For individuals Assigned Female At Birth (AFAB):
Myth #1: Testosterone will make you infertile
Some studies have shown that testosterone alters the composition of the ovaries, making them look similar to those of people with polycystic ovary syndrome (a condition commonly associated with infertility). This may reduce the likelihood of pregnancy. However, other studies have demonstrated minimal changes in ovarian structure and after a year on testosterone, follicles (where eggs develop in the ovary) still form.
Testosterone will suppress the egg development and release – either partially or totally, and this will reduce fertility while you are taking testosterone as a medication.
As with so many things in transgender healthcare, there is very little data. However, we know that becoming pregnant after taking testosterone is possible as shown by Thomas Beatie, Freddy McConnell, and many other trans men who have become dads after hormone therapy.
In summary: we don’t know exactly how testosterone affects ovaries and egg production. Some people can get pregnant after having been on testosterone therapy, others cannot. If having a family is something you may want in the future gamete storage should be a consideration.
Myth #2: I can’t get pregnant whilst taking testosterone
Testosterone is not a contraceptive. You can get pregnant whilst taking testosterone. Although the likelihood of pregnancy is considerably reduced with testosterone use, the risk of pregnancy is still there.
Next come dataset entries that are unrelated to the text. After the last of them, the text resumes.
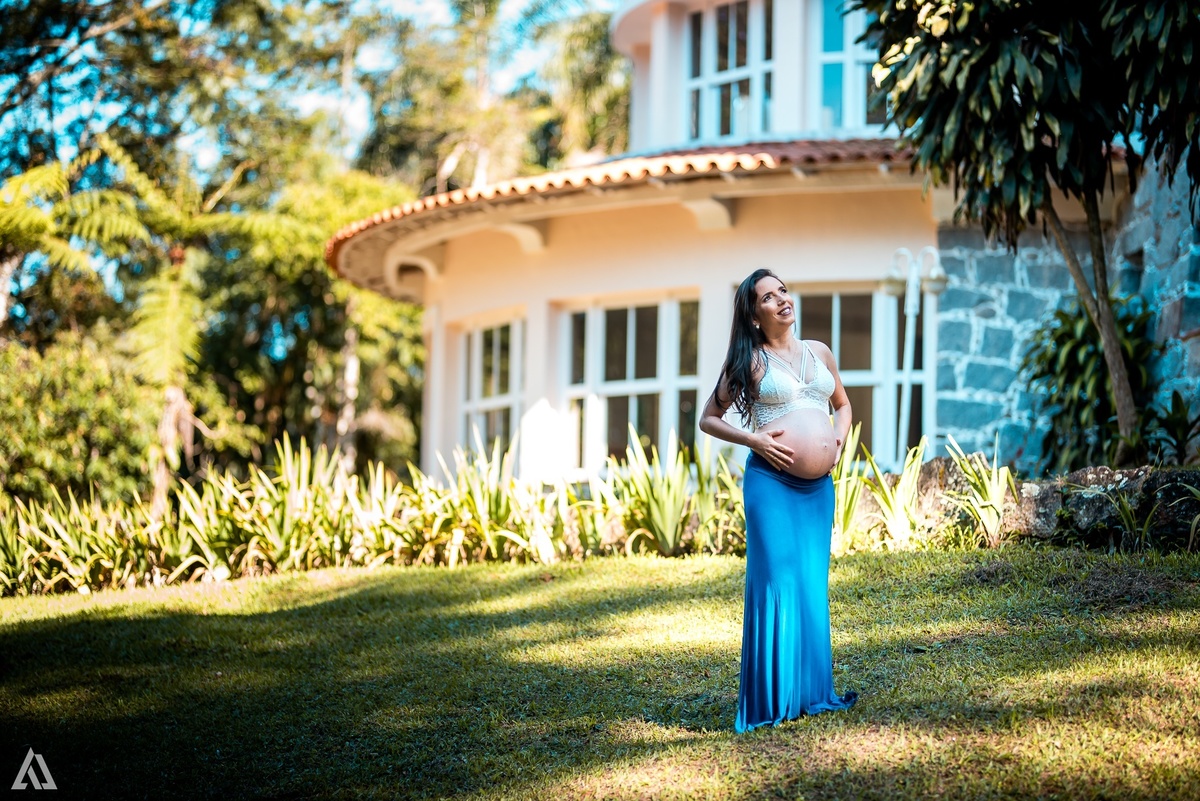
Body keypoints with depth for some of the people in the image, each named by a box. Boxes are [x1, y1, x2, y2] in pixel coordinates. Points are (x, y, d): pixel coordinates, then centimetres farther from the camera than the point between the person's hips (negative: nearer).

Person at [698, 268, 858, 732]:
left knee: (813, 586, 7)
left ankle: (811, 691, 15)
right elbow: (708, 419, 3)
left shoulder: (819, 352, 14)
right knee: (776, 583, -7)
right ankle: (771, 699, -2)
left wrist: (840, 434, 7)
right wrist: (753, 440, -11)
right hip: (771, 482, -5)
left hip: (819, 486, 5)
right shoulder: (751, 361, 1)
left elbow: (842, 403, 28)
If you have not had your uterus or ovaries removed, and you don’t want to get pregnant, you should use contraception when having sex with a partner where pregnancy could occur..
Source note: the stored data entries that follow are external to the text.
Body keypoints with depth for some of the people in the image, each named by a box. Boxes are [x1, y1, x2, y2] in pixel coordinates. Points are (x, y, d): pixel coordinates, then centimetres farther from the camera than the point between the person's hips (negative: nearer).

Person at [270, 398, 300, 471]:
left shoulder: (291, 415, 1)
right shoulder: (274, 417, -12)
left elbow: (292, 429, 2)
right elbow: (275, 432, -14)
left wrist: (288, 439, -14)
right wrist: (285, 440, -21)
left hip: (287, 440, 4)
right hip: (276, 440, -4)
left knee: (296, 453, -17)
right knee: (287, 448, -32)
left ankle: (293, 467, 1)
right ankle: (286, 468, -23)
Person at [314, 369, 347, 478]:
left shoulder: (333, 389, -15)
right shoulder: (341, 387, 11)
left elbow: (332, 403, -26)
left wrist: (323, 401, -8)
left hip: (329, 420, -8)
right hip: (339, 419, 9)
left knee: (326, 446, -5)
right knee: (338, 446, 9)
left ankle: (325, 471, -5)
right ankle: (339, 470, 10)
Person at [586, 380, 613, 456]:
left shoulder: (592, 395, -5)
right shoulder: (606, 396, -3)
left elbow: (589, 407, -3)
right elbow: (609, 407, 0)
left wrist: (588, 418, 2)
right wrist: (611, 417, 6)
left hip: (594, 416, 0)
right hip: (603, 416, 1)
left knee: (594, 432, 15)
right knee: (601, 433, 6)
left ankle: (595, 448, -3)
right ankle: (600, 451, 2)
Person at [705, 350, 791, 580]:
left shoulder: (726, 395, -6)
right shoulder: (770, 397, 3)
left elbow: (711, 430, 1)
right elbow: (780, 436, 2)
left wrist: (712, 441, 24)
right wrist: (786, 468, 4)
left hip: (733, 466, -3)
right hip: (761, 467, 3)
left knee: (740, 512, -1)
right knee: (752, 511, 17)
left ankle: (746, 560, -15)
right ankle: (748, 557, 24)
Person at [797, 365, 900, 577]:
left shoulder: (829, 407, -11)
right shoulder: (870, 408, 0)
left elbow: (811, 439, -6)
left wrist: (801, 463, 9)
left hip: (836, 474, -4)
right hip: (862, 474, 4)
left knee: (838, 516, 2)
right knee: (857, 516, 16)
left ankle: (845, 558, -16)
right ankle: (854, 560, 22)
It is also important to know that testosterone can have a damaging impact on a growing foetus. Therefore, if you think you could be, or suspect that you are, pregnant, see your healthcare professional immediately to discuss your options. It is advisable to stop testosterone at this time until you have made a decision on what to do. Understandably such a situation can make any feelings of dysphoria worse – please seek help straight away if you have to manage this situation.
In summary: If you take testosterone and don’t intend to get pregnant, use contraception when having sex with a partner where pregnancy could occur.
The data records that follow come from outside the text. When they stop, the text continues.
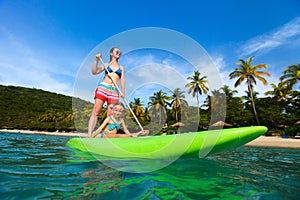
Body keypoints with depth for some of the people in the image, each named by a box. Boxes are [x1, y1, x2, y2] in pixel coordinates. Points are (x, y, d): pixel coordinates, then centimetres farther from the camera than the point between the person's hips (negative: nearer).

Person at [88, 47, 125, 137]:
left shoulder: (121, 68, 21)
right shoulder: (106, 65, 18)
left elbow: (122, 80, 9)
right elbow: (94, 72, 7)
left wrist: (123, 91, -5)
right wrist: (96, 61, -6)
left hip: (114, 91, 1)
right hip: (103, 88, -1)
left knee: (110, 115, -5)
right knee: (95, 112, -10)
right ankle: (89, 134, -11)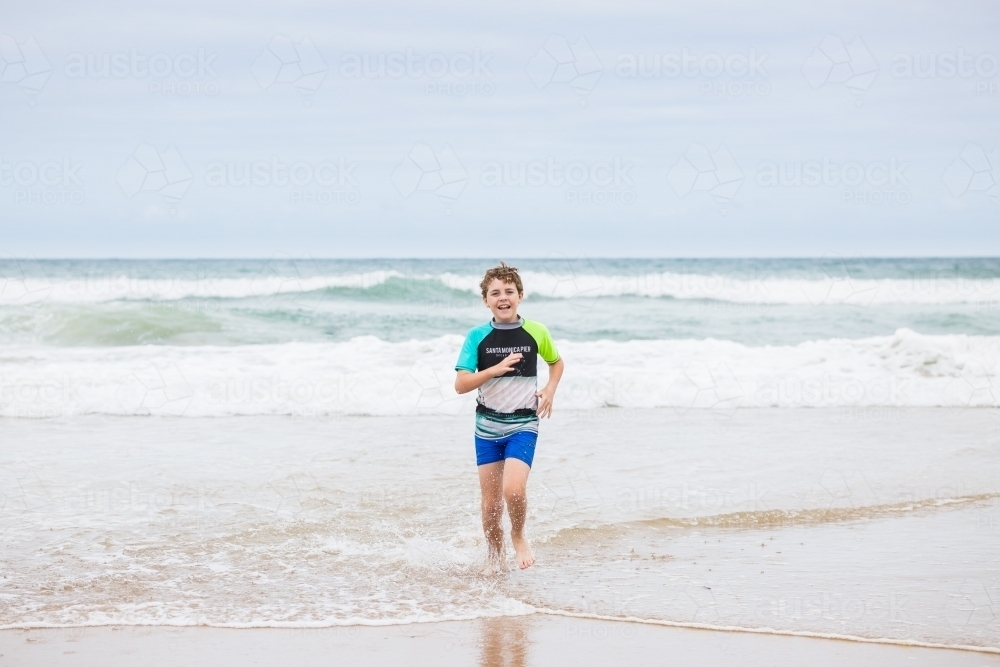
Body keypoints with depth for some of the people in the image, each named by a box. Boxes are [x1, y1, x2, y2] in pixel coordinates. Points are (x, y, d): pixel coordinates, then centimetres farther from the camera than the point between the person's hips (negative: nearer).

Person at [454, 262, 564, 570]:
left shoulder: (536, 332, -3)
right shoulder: (478, 337, -5)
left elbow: (556, 362, 18)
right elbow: (461, 384, -9)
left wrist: (550, 390, 0)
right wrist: (495, 369, -22)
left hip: (523, 424, -1)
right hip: (487, 425, 1)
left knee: (514, 489, -21)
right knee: (491, 503, 6)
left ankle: (519, 536, 8)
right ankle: (494, 556, 29)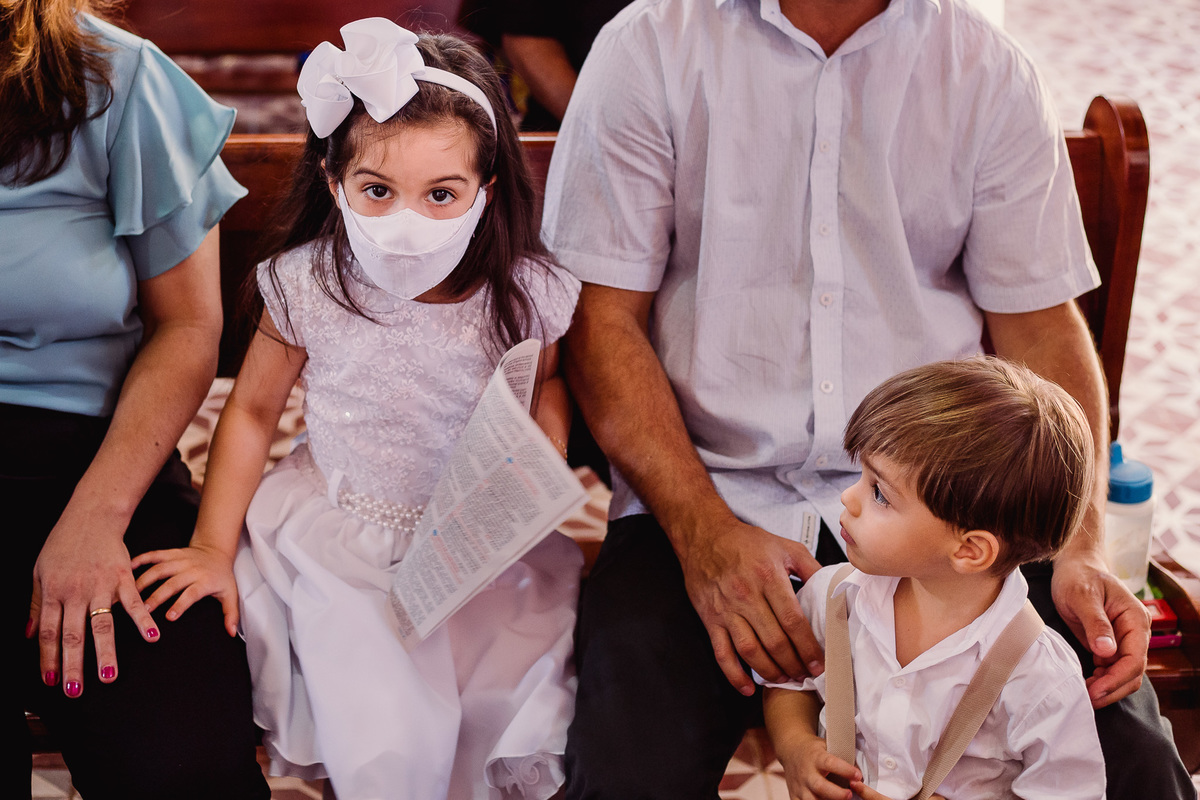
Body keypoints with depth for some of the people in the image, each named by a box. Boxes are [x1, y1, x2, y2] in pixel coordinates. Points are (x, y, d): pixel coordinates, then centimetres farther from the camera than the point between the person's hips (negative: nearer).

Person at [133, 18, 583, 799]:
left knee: (523, 716, -7)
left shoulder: (524, 292, -15)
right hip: (340, 545, -1)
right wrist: (214, 546, 1)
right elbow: (253, 410, 1)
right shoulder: (308, 286, -14)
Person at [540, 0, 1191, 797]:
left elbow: (1040, 325, 7)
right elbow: (601, 318, -4)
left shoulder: (992, 73, 4)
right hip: (710, 487, -1)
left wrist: (1082, 548, -8)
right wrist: (703, 532, -17)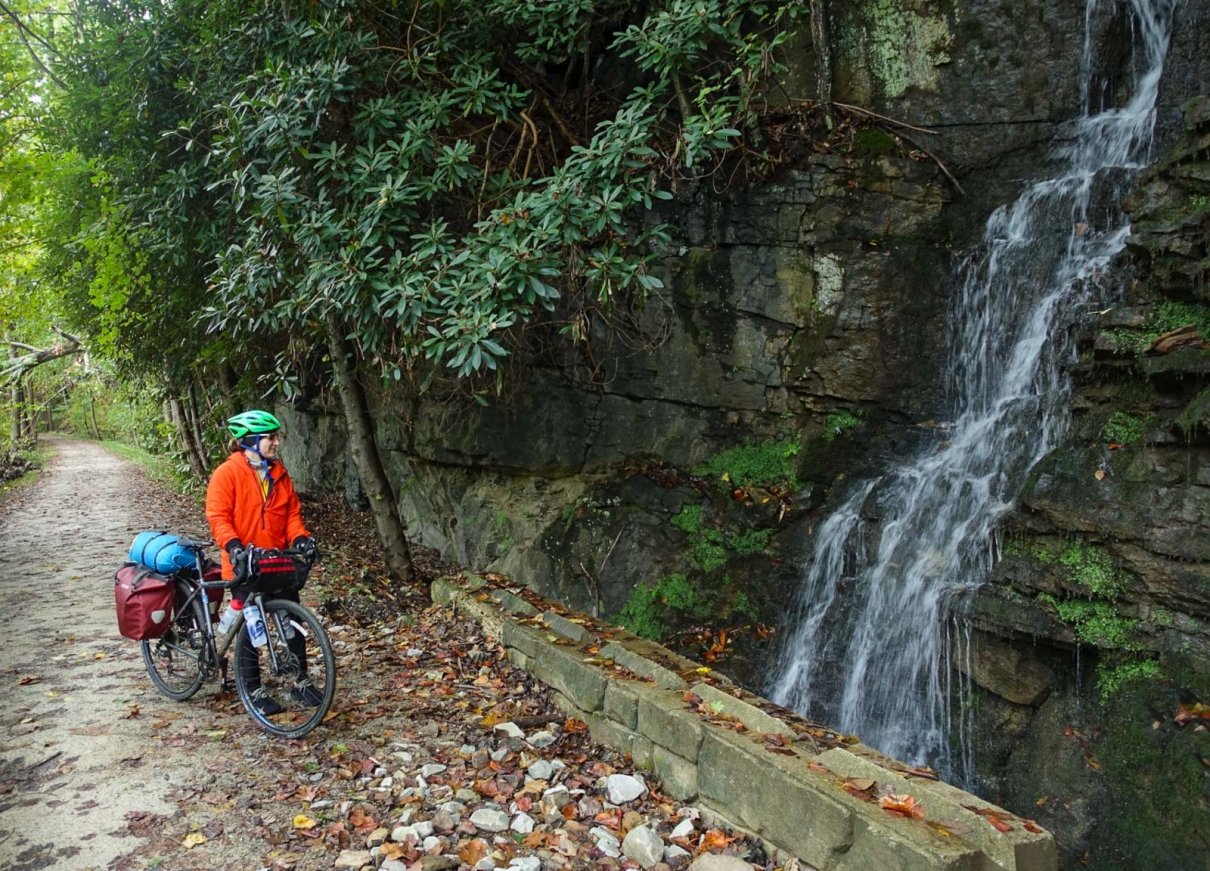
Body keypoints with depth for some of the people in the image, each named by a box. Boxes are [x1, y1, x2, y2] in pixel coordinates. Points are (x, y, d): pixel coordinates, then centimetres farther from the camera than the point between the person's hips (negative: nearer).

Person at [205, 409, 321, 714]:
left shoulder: (279, 474, 8)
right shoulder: (227, 473, -9)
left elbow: (292, 512, 9)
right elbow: (218, 517, -14)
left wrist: (301, 538, -9)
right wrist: (233, 546, -29)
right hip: (244, 565, -5)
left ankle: (301, 682, 20)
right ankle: (254, 690, 16)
For individuals Assigned Male At Birth (AMAB):
Myth #3: I can’t make someone pregnant whilst taking oestrogen
Oestrogen causes the brain to release less testosterone by acting on the pituitary gland. Testosterone is responsible for producing sperm. The longer you are on oestrogen, the more likely it is that the lack of testosterone will lead to reduced sperm production. However, humans are all on different and studies have shown that whilst some people completely lose the ability to produce sperm, others retain sperm production. This means you can get someone pregnant when taking oestrogen.
In summary: If you take oestrogen and don’t want to get someone pregnant, use contraception when having sex with a partner where pregnancy could occur.
Myth #4: I will never be able to produce sperm after taking oestrogen
The effects of oestrogen on the testicles, and sperm production vary from person to person. If you’re looking to have children with your own sperm it is important to be aware of the changes that may occur/have occurred with hormone usage. Some research shows complete testicular atrophy (loss of tissue) in those who have previously taken oestrogen, suggesting they would be unable to produce sperm after hormone therapy. However, other studies indicate no changes to the testicles or sperm production, with further research illustrating semen analysis ranges within the World Health Organization’s normal values.
In summary: It may be possible for you to produce sperm after hormone treatment. Look into gamete storage if you want to be certain of having access to your own sperm in the future.
As you can see, much more research needs to be done to understand the impacts of gender affirming hormones on fertility. Greater education is also needed, both within the medical profession and the transgender community about access to fertility preservation and the need for contraception.